# Please id



## fish_sauce (Apr 3, 2004)

Is this a sanchezi? 7.5"


----------



## Joga Bonito (Oct 30, 2004)

looks like a sanchezi.


----------



## piranha_guy_dan (Oct 4, 2004)

yes it is!

bingo


----------



## jaejae (Apr 16, 2005)

Size does count....gorgeous fish...wow!!!!!!!!!























What you feeding him?

Jay


----------



## Blacklotus (Aug 19, 2005)

Looks like it, nice pic


----------



## werdna (Mar 15, 2005)

looks good to me


----------



## ANDONI (Jul 11, 2004)

I'm still not sure thats a Sanchezi, any other opinions.


----------



## Fomoris (Mar 13, 2005)

I think S. sanchezi too


----------



## piranha_guy_dan (Oct 4, 2004)

ANDONI said:


> I'm still not sure thats a Sanchezi, any other opinions.


yeah 1 more

ruby red spilo


----------



## Piranha Guru (Nov 24, 2005)

ANDONI said:


> I'm still not sure thats a Sanchezi, any other opinions.


I'm with you, but I can't say for sure what else it would be. Besides the distinct terminal band and faint base, the anal fin looks way too clear for a sanchezi. The other verified sanchezis I've seen have a red anal fin with a black base, and the terminal band on the tail is faint, but dark at the base. Hopefully Frank can help explain all this...just when I thought I had half a clue!


----------



## nubsmoke (Feb 4, 2004)

fish_sauce said:


> Is this a sanchezi? 7.5"


Compare yours with the one I posted.

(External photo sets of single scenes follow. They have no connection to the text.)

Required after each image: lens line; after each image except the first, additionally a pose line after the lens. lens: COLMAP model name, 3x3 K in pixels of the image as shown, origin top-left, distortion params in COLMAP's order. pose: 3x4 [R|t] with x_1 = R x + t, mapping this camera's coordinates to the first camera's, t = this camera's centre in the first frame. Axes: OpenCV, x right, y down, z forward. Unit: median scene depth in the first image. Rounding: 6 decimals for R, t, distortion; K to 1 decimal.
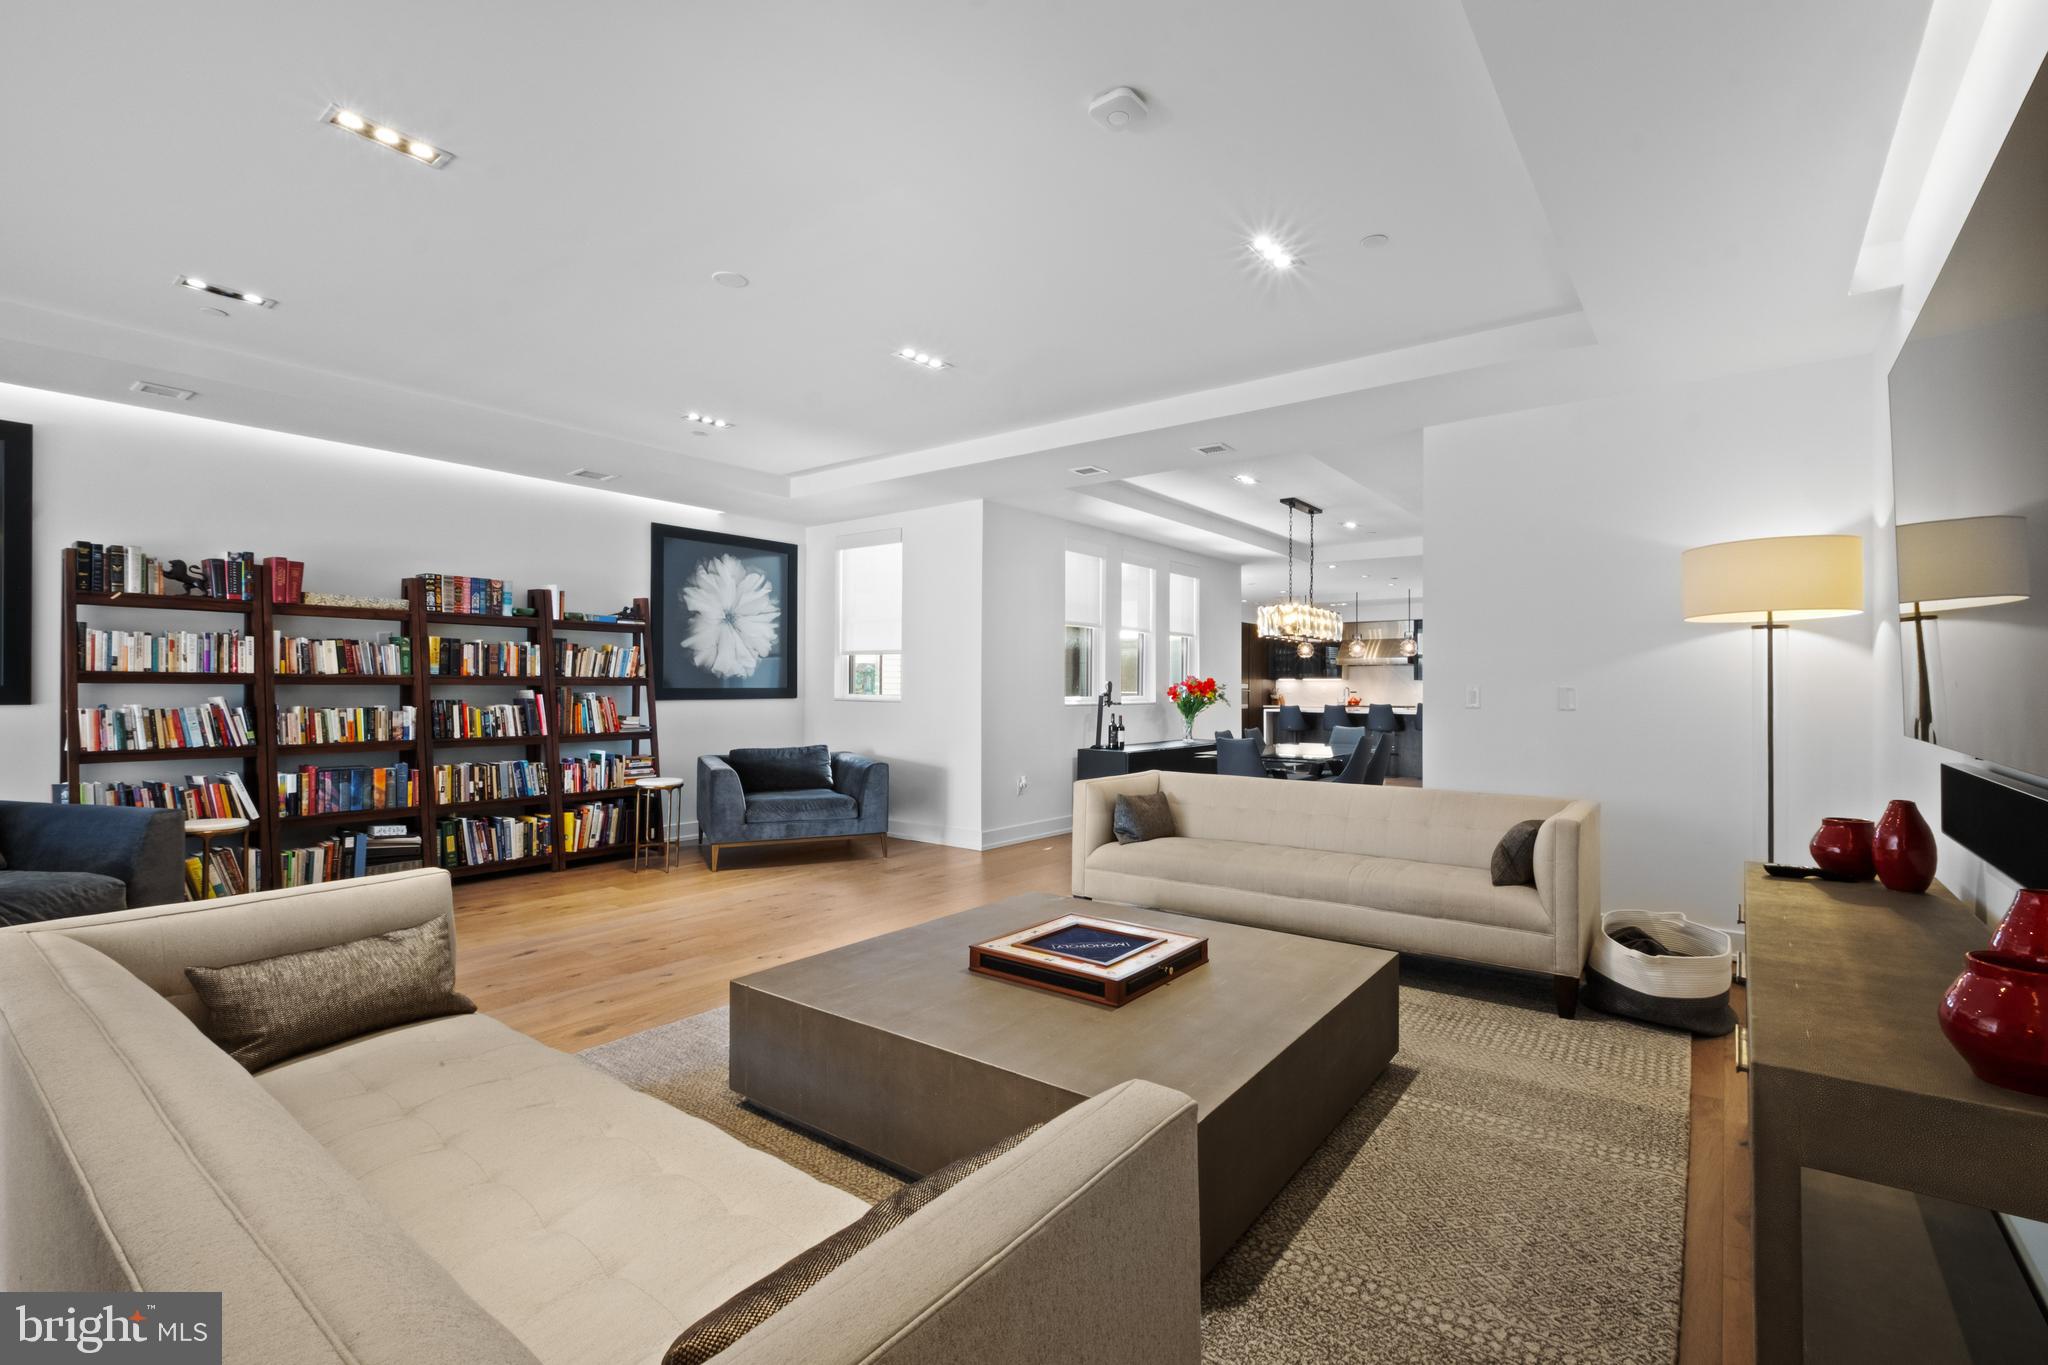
lens RADIAL K [[895.1, 0, 1019.2], [0, 895.1, 676.5], [0, 0, 1]] dist [0.000803, -0.001357]
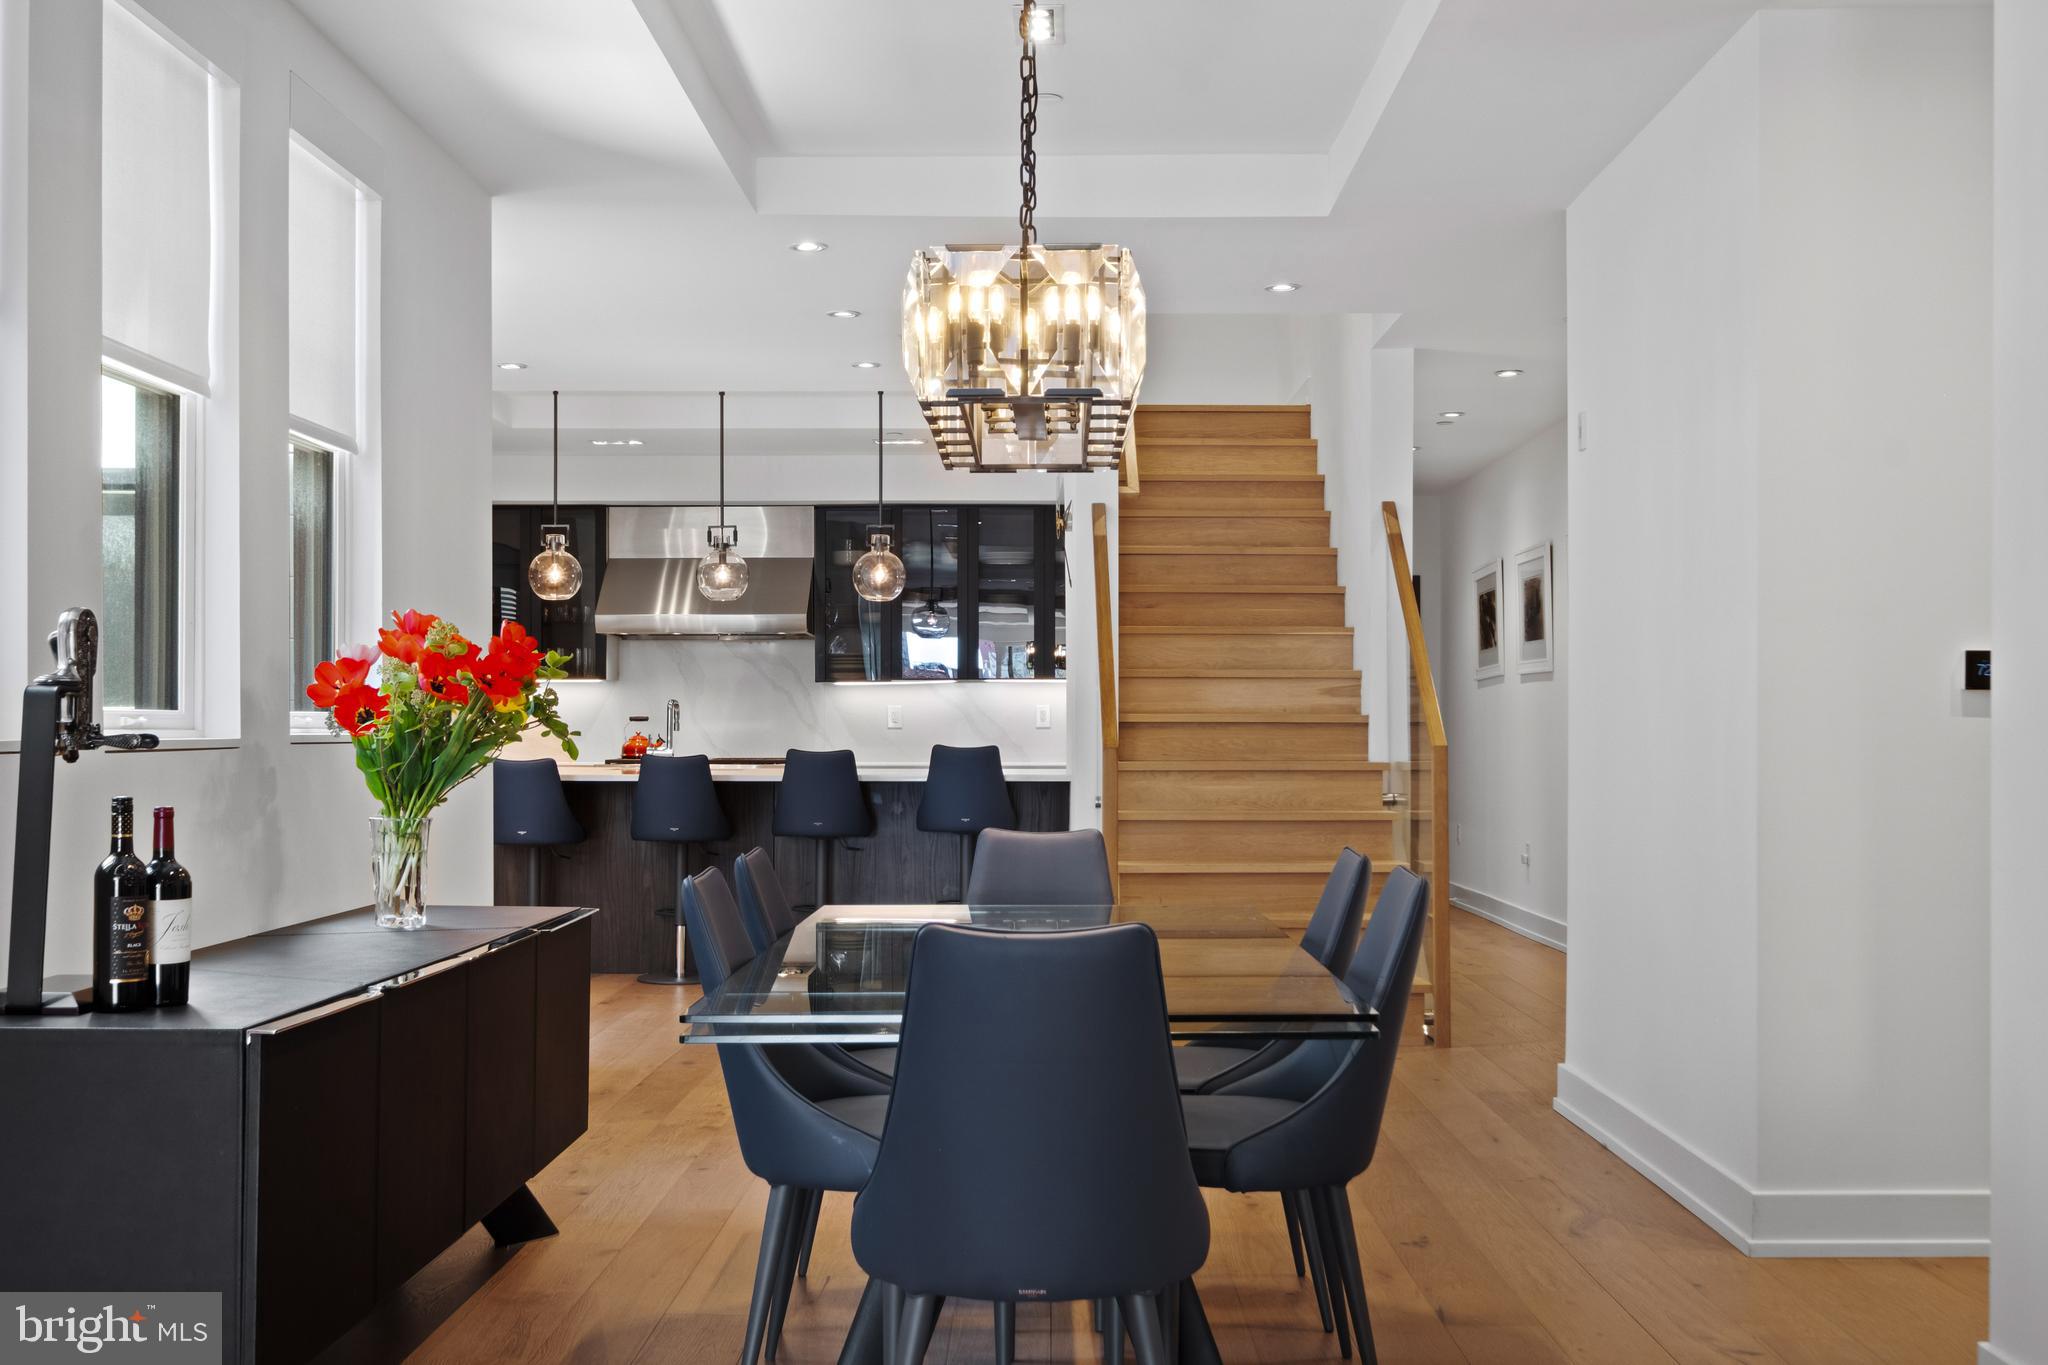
lens RADIAL K [[2198.9, 0, 1031.2], [0, 2198.9, 735.3], [0, 0, 1]] dist [0.009067, 0.031070]
pose [[0.791364, -0.004446, 0.611329, -0.008072], [-0.006050, 0.999868, 0.015104, 0.013694], [-0.611315, -0.015652, 0.791233, 0.348341]]
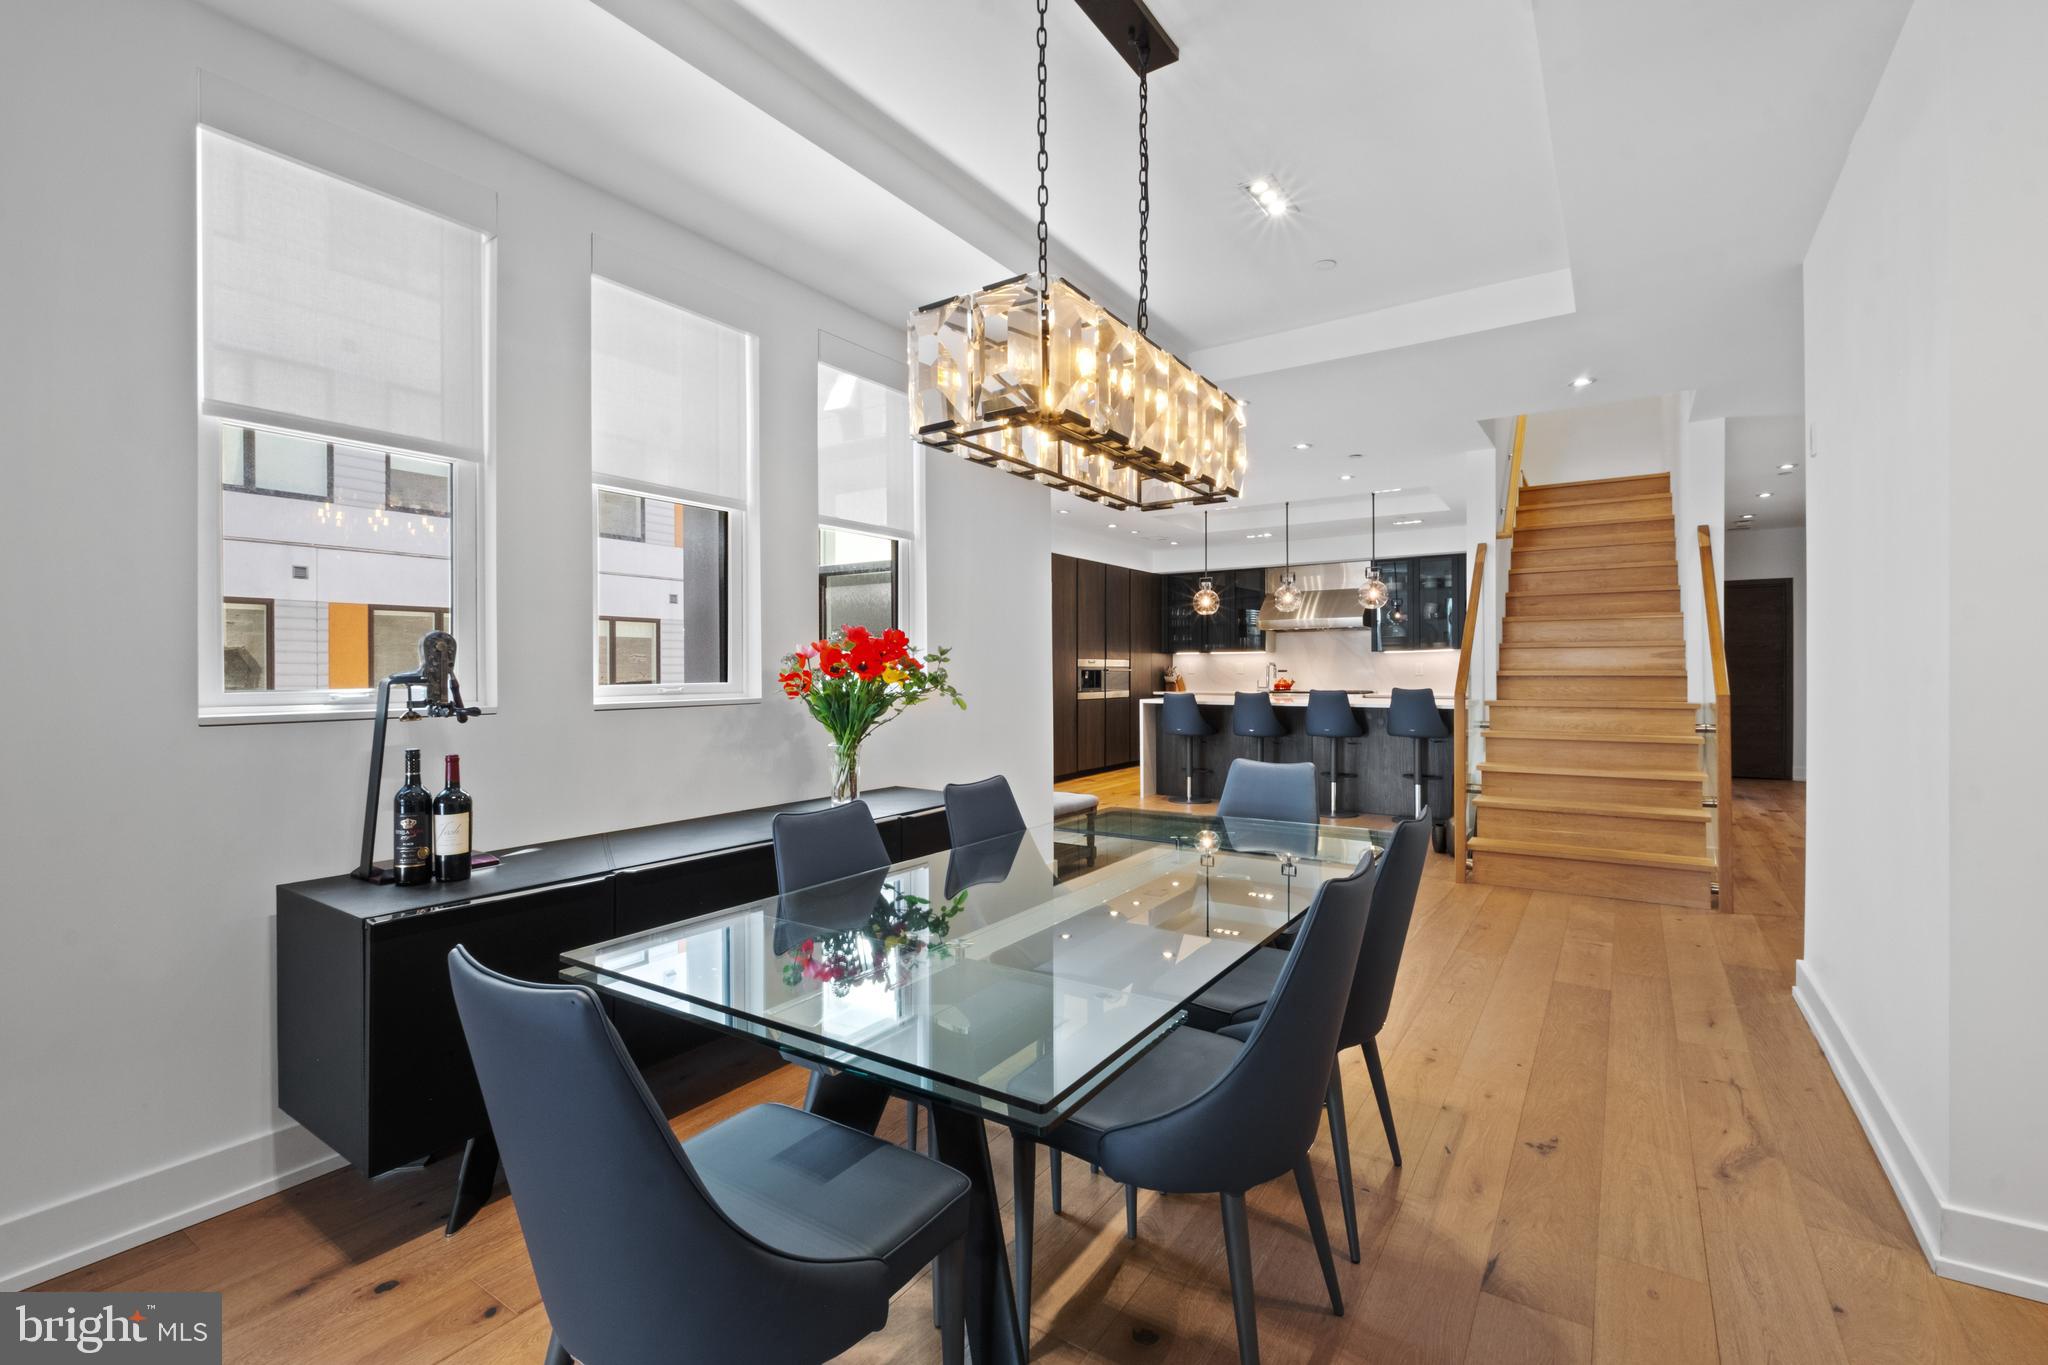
lens RADIAL K [[895.1, 0, 1019.2], [0, 895.1, 676.5], [0, 0, 1]] dist [0.000803, -0.001357]
pose [[0.997360, -0.008224, 0.072151, 0.163923], [0.006803, 0.999779, 0.019916, 0.009188], [-0.072298, -0.019373, 0.997195, 0.440683]]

I just move it back to the top.


----------



## fish_sauce (Apr 3, 2004)

bump


----------



## C0Rey (Jan 7, 2006)

sanchezi


----------



## piranha_guy_dan (Oct 4, 2004)

why did you bump it? lol

its still a sanchezi


----------



## ANDONI (Jul 11, 2004)

He said the fish is 7.5 inches, whats the max sixe of a Sanchezi.


----------



## piranha_guy_dan (Oct 4, 2004)

ANDONI said:


> He said the fish is 7.5 inches, whats the max sixe of a Sanchezi.


its probably a guesstimate, unless i see a ruler there it would be 5 inches for all i know.

also lots of fish are said to max out at a certain size but do grow bigger


----------



## Grosse Gurke (Jan 3, 2003)

Sanchezi.


----------



## Piranha loca (Aug 20, 2006)

I say a sanchezi also man.


----------



## a-ronn (Jun 12, 2006)

i thinks that one beats out taylors !!!! awsome sanchezi


----------



## JustJoshinYa (Mar 25, 2006)

7MONTH OLD THREAD PIRANHA LOCA...SERIOUSLY COME ON.


----------



## hastatus (Jan 16, 2003)

ID complete.


----------